**Document extract:**
If your needs are very specific (you know a lot about the format of
those huge files -- e.g. they're column-oriented, or only use
whitespace separators and \n line termination, or other such
specifics) you might well be able to do better -- likely even in
Python, worst case in C. I assume you need Numeric arrays, 2-d,
specifically, as the result of reading your files? Would you know
in advance whether you're reading int or float (it might be faster
to have two separate functions)? Could you pre-dimension the
Numeric array and pass it in, or do you need it to dimension itself
dynamically based on file contents? The less flexibility you need,
the simpler and faster the reading can be...

The last time I wanted to be able to read large lumps of numerical
data from an ASCII file, I ended up using (f)lex, for performance
reasons. (Pure C _might_ have been faster still, of course, but it
would _quite certainly_ also have been pure C.)

This has caused minor irritation - the code has been in use through
several upgrades of Python, and it is considered polite to recompile
to match the current C API - but I'd probably do it the same way again
in the same situation.

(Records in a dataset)
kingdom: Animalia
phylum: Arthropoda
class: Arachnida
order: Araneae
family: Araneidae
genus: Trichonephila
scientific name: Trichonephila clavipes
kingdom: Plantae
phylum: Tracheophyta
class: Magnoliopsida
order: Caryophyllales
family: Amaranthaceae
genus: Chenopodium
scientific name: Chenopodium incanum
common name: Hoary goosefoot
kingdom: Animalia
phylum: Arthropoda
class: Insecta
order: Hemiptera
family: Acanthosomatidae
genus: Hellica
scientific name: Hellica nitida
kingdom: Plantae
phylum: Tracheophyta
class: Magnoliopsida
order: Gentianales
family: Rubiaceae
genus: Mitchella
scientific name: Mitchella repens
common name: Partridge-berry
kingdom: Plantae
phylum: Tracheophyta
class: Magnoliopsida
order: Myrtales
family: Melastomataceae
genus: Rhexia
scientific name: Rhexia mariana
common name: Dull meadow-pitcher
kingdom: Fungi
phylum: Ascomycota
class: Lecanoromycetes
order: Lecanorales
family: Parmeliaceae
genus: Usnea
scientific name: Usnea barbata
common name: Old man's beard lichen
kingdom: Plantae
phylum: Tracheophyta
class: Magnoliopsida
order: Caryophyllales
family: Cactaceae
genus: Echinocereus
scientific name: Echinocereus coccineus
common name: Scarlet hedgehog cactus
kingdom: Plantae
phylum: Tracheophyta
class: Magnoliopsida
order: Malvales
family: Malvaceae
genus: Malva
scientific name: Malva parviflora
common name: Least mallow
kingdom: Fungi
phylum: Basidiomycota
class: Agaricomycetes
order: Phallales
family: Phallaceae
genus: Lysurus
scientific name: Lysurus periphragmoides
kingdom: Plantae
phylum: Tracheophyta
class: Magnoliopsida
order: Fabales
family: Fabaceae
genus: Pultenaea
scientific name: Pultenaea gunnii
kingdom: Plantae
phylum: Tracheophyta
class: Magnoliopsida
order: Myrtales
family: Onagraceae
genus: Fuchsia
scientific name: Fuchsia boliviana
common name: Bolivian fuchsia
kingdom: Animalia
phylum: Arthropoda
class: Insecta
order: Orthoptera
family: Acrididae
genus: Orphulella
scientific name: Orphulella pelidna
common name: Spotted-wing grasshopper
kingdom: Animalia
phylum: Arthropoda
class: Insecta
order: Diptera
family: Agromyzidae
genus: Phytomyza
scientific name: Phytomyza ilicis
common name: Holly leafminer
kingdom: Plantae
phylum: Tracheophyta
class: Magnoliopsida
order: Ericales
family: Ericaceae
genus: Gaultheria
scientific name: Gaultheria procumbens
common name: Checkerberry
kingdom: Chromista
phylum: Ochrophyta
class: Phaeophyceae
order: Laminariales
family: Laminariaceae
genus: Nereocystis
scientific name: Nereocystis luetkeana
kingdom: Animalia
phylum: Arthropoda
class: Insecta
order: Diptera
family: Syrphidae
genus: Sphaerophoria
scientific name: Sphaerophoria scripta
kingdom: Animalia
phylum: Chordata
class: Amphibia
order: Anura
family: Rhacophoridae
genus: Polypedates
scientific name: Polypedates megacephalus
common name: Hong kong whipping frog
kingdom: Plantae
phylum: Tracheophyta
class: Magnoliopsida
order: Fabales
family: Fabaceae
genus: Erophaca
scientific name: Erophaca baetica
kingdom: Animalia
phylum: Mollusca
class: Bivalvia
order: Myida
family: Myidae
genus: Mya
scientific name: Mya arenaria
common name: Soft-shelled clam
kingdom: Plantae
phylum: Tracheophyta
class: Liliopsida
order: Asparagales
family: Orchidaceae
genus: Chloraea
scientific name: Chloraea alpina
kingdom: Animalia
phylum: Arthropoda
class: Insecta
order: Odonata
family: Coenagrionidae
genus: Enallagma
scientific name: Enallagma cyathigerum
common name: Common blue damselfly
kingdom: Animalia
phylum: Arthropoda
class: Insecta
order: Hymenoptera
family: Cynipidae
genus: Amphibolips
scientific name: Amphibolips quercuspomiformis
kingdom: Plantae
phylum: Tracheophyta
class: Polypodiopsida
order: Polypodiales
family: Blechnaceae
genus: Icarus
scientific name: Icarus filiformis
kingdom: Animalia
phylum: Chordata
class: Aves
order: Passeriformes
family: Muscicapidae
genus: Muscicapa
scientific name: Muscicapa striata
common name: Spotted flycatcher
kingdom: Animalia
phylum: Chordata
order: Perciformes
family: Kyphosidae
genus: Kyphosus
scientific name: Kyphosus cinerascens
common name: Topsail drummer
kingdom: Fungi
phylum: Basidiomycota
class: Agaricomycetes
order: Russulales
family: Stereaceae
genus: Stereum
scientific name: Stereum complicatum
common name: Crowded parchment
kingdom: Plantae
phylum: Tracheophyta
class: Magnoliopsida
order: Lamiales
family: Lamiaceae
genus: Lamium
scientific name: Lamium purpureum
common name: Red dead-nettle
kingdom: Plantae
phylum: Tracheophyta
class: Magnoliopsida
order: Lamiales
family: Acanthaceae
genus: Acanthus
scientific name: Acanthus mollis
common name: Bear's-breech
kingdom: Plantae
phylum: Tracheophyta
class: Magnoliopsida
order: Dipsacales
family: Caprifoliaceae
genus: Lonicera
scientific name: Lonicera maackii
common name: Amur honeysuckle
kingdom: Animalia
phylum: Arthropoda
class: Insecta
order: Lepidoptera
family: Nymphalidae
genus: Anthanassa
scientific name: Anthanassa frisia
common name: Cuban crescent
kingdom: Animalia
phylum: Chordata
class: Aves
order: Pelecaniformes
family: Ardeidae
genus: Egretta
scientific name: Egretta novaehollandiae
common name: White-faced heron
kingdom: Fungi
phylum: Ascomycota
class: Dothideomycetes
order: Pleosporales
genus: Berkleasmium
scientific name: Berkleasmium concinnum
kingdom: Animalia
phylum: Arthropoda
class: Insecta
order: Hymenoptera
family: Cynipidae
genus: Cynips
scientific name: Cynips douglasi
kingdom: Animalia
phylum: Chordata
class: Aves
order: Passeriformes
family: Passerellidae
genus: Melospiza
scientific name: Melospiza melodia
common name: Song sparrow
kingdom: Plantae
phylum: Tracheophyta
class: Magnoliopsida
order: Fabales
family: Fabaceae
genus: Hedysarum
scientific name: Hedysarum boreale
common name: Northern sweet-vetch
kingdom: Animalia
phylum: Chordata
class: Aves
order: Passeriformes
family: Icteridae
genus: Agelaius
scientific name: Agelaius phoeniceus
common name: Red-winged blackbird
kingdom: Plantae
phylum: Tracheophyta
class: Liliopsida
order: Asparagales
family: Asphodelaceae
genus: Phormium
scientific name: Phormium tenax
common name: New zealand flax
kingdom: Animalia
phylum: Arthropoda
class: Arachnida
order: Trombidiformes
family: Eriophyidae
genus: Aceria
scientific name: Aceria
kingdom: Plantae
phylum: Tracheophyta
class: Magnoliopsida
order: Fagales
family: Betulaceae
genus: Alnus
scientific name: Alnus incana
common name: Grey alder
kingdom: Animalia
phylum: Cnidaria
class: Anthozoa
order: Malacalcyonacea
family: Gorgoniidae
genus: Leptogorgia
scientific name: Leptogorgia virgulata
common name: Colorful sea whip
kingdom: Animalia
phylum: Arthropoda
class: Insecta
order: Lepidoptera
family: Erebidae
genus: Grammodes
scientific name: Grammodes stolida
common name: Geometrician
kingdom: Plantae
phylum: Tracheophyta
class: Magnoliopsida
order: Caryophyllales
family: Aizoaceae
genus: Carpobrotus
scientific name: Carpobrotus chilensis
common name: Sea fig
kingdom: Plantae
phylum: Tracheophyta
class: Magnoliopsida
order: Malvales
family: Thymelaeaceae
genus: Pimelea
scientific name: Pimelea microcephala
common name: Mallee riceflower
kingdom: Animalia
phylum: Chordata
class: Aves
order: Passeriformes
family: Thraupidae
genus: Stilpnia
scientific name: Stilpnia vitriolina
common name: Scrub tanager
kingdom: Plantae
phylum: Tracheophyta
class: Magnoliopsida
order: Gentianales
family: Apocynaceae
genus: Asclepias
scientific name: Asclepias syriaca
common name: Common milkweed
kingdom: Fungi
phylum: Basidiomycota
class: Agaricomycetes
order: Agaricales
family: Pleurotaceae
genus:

**Instructions for the task:** Reproduce word for word the part of the forum post on reading large numeric files that starts with "The last time" and goes on through "the same situation.".

**Response:**
The last time I wanted to be able to read large lumps of numerical
data from an ASCII file, I ended up using (f)lex, for performance
reasons. (Pure C _might_ have been faster still, of course, but it
would _quite certainly_ also have been pure C.)

This has caused minor irritation - the code has been in use through
several upgrades of Python, and it is considered polite to recompile
to match the current C API - but I'd probably do it the same way again
in the same situation.